The latest record from longtime Charleston indie rock act Susto entitled My Entire Life feels like releasing a deep sigh of relief after a long journey.
Frontman Justin Osborne described Susto as its “own little version of country folk mixed with rock and psychedelic music that we’ve honed over the years” — and the new album captures a piercingly emotive culmination of that sound.
“The sonic landscape is affected and mirrored by the narrative,” Osborne told the Charleston City Paper. “I’d say the narrative is the center of the band. I know that’s not really what everybody wants from music, but that’s what we do. It’s an exploration of the human experience.”
While the members of Susto are not all local anymore, My Entire Life was mostly recorded at Charleston studio The Space with producer Wolfgang Zimmerman, who has played an important creative role in the group since its first album in 2014. The band recorded sessions for the album in other studios in North Carolina, Georgia and Mexico.
Susto will return Sept. 2 for a hometown show at The Refinery with North Carolina rock band Big Something and Charleston indie act Easy Honey.
My Entire Life is sonically intricate. In addition to Osborne on vocals and guitar, Marshall Hudson on drums, percussion and piano, Kevin Early on bass and Johnny Delaware on guitar, synth and keys, there are instrumental contributions from former Susto bandmates Dries Vandenberg of Human Resources, Dylan Dawkins of Persona La Ave and bassist Jordan Hicks as well as Zimmerman.
While the band has switched up its members throughout the years, Hudson and Delaware have worked with Osborne since day one.
“It’s taken a long time to get as comfortable with each other as we are,” Osborne said. “We disagree a lot — everybody has a different opinion and a different perspective. And I think that’s kind of why what really helped us — it just creates this well-rounded editing process to where what we all think works best moves to the front and gets perfected.”
A culmination of experiences
Almost half the songs on My Entire Life revealed themselves to Osborne during a time of major life changes after finishing up the 2021 album Time in the Sun, he said, while songs such as “Rock On” and “Break Free, Rolling Stone” were written several years earlier.
“I write stream of consciousness,” he said, “I felt like there was something going on in me that I hadn’t really reckoned with, and the songs were pointing to that.
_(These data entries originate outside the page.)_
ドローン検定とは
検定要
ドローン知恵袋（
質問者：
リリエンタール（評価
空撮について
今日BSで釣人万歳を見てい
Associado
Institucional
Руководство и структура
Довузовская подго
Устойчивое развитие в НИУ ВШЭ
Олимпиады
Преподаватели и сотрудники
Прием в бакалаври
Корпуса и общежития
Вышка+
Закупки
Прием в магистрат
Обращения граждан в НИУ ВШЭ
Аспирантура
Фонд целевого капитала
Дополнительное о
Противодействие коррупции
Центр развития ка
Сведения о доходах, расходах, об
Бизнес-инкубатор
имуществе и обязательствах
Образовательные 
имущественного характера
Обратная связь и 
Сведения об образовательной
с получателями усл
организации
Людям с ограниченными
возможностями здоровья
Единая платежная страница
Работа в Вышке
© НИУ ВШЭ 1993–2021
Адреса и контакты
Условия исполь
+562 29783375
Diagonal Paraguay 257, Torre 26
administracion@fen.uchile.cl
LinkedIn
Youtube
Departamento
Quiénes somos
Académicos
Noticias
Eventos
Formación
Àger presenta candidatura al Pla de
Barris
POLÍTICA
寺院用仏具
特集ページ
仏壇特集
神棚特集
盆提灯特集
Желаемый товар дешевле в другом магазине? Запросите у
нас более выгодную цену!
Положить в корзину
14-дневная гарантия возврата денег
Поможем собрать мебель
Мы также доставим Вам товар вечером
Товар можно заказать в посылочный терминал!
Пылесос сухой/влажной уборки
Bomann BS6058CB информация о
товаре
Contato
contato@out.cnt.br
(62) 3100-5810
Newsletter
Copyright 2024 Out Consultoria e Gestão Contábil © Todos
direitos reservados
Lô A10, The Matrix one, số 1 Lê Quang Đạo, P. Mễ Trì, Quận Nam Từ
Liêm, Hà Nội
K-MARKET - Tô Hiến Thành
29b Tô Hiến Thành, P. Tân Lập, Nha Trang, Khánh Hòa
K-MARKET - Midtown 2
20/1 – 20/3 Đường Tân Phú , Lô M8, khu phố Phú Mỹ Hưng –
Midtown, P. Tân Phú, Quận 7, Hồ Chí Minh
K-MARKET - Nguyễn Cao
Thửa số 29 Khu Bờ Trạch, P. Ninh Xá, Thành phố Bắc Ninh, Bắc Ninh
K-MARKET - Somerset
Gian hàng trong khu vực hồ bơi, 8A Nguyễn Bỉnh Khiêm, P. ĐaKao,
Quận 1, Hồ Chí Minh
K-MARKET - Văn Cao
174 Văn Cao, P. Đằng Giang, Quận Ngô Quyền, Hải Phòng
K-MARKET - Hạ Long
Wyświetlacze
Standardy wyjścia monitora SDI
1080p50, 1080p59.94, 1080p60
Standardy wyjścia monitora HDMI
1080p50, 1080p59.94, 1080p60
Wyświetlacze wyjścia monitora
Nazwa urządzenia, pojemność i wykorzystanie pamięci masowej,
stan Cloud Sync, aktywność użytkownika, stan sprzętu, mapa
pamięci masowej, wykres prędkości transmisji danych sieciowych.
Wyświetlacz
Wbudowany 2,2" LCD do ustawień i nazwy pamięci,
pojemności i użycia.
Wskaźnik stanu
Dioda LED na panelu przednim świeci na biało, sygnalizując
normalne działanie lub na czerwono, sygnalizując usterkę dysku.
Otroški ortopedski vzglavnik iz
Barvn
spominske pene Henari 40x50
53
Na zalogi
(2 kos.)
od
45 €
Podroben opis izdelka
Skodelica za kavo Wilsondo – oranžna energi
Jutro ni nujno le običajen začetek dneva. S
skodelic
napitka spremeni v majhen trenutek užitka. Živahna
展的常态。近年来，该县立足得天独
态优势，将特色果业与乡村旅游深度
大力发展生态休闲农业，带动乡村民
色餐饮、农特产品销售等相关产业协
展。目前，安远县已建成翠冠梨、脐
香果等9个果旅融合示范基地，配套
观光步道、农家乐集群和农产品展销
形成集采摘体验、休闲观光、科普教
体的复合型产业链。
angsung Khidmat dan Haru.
Then a lot of things in my personal life came to a head and a lot of big shifts happened and I was like, ‘Wow, I’ve written this song thinking I was writing about this, and it means so much more to me now in a different way.’ And I think that was probably the most surprising thing, seeing how the songs evolved in meaning to me, the creator of them.”
Hudson, who doubles as drummer and art director for the band, said he intended the album cover to be a visual summation of Susto, just as the title My Entire Life signals encapsulation. The cover is an oil painting by Scottish artist Gordy Livingstone.
“The album represents a lot of maturity for the band and for Justin as a songwriter,” Hudson told the City Paper. “I wanted this cover to borrow pieces from all the other albums. And I wanted it to kind of look like a progression from Time in the Sun. That’s why this painting works so perfectly because it has that little sun in it. Also, the guy depicted in the cover has indistinguishable knuckle tats. Justin has ‘acid boys’ on his knuckles, so that was a happy accident.”
Osborne’s lyrics are strung together with wishes and visions on the new record, striking a melancholic nerve.
“We’re not shying away from the hard topics because we need music for that too,” Osborne said. “It’s a band very inspired by Southern gothic and confessionals. A lot of the literary inspirations are taking that same sort of lane.”
The instrumental textures of the blissed out track “Tina” (slang for methamphetamine) were intended to capture a drug-induced high. Osborne holds a bitterness in a resigned tone as he sings about addiction and despair: “Is it freedom, is it pain / When it’s standing still in your veins / Tell me you’re sick / Or are we all just fallin’ to pieces.”
Osborne said two of his brothers struggle with addiction, which weighs heavily on his mom. His mournful lyrics are succinct and wrenching: “Now she’s feedin’ on lost souls just like a prophet / But with drugs like that, who needs God anyway.”
That Susto continues to put out music is evidence of the power of human connection.
“The thing that’s been the driving force for me has really been the people around me,” Osborne said. “Sometimes I’m lazy or neglectful of the actual times that matter the most, arguably, which are sitting down and trying to write about what I’m feeling. On this record, over half the songs [came from] people pushing me. And I’m thankful for it because a lot of times I don’t have confidence in myself.”